* [EXCERPT TO READ]:
In his 1951 article, Joseph Mitchell interviewed a Staten Islander named Poole who said of his native harbor, “It’s getting worse and worse. Everything is getting worse. When I was young, I used to dream the time would come when we could bed oysters in the harbor again. Now I’m satisfied that that time will never come. I don’t even worry about the pollution anymore. My only hope is they don’t pollute the harbor with something a million times worse than pollution.”

  “A million times worse than pollution” happened. The silt and sludge alone would have been enough to kill oysters, which would sink in it and suffocate. But the industrial wastes consisted of heavy metals, including seven thousand pounds of zinc, copper, lead, chromium, and nickel that entered the city sewer system every day. Staten Island’s Arthur Kill, once famous for its oyster beds, had become known for its oil spills. An oil by-product, polynuclear aromatic hydrocarbons, which are worse than they sound, poisoned the harbor’s water. Pesticides from agriculture were carried in the rain to the river, including chlorinated hydrocarbons—DDT, dieldrin, endrin, and heptachlor. DDT, like heavy metals, moves up the food chain, becoming more lethal in larger fish and animals. And between the 1940s and the 1970s, General Electric dumped hundreds of thousands of pounds of polychlorinated biphenyls, PCBs, into the Hudson. Things got worse in the 1960s and seventies. Asbestos and solvents were added to the mixture. The Diamond Shamrock Company made Agent Orange, the defoliant that poisoned Vietnam and also New York Harbor, filling the mouth of the Passaic River with dioxins.

* [DATASET RECORDS]:
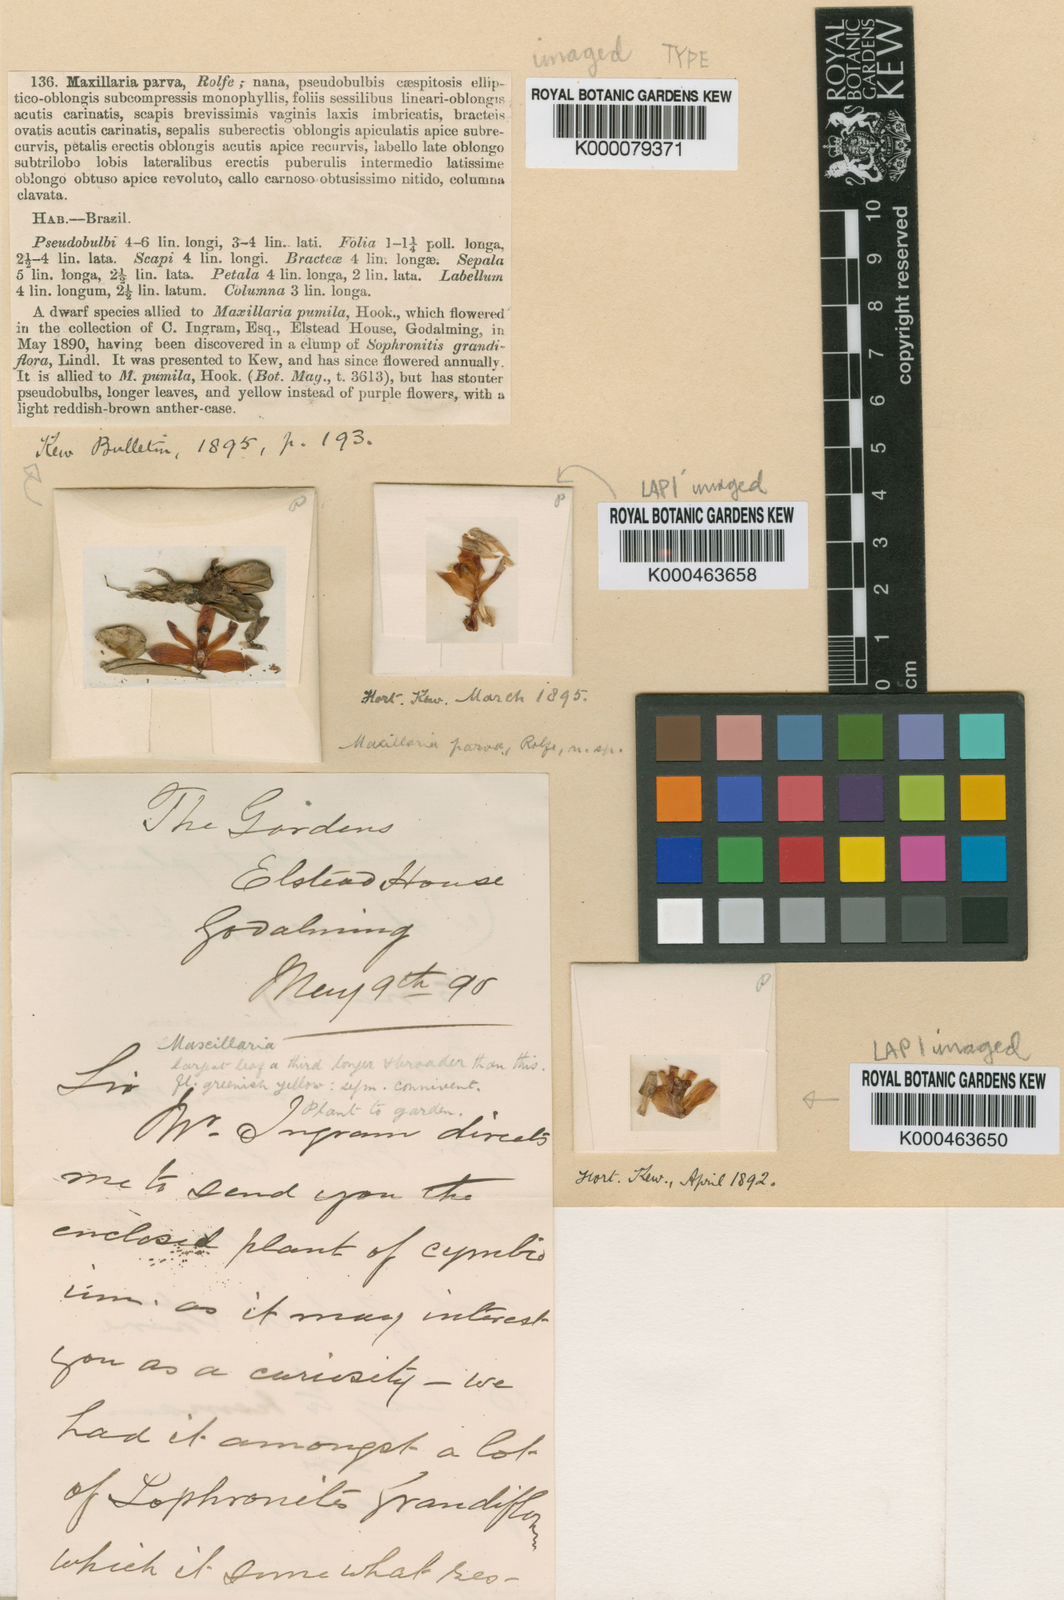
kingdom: Plantae
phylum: Tracheophyta
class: Liliopsida
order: Asparagales
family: Orchidaceae
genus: Maxillaria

* [WORK INSTRUCTIONS]: For the text on New York Harbor pollution above, mark each statement yes or no and quote the words from the text that decide it. (a) General Electric dumped PCBs into the Hudson between the 1940s and the 1970s. (b) Poole still expected that oysters could one day be bedded in the harbor again. (c) The Diamond Shamrock Company's production of Agent Orange filled the mouth of the Hudson River with dioxins.

* [SOLUTION TO THIS EXERCISE]:
(a) Yes: "between the 1940s and the 1970s, General Electric dumped hundreds of thousands of pounds of polychlorinated biphenyls, PCBs, into the Hudson."
(b) No: "Now I’m satisfied that that time will never come."
(c) No: "filling the mouth of the Passaic River with dioxins."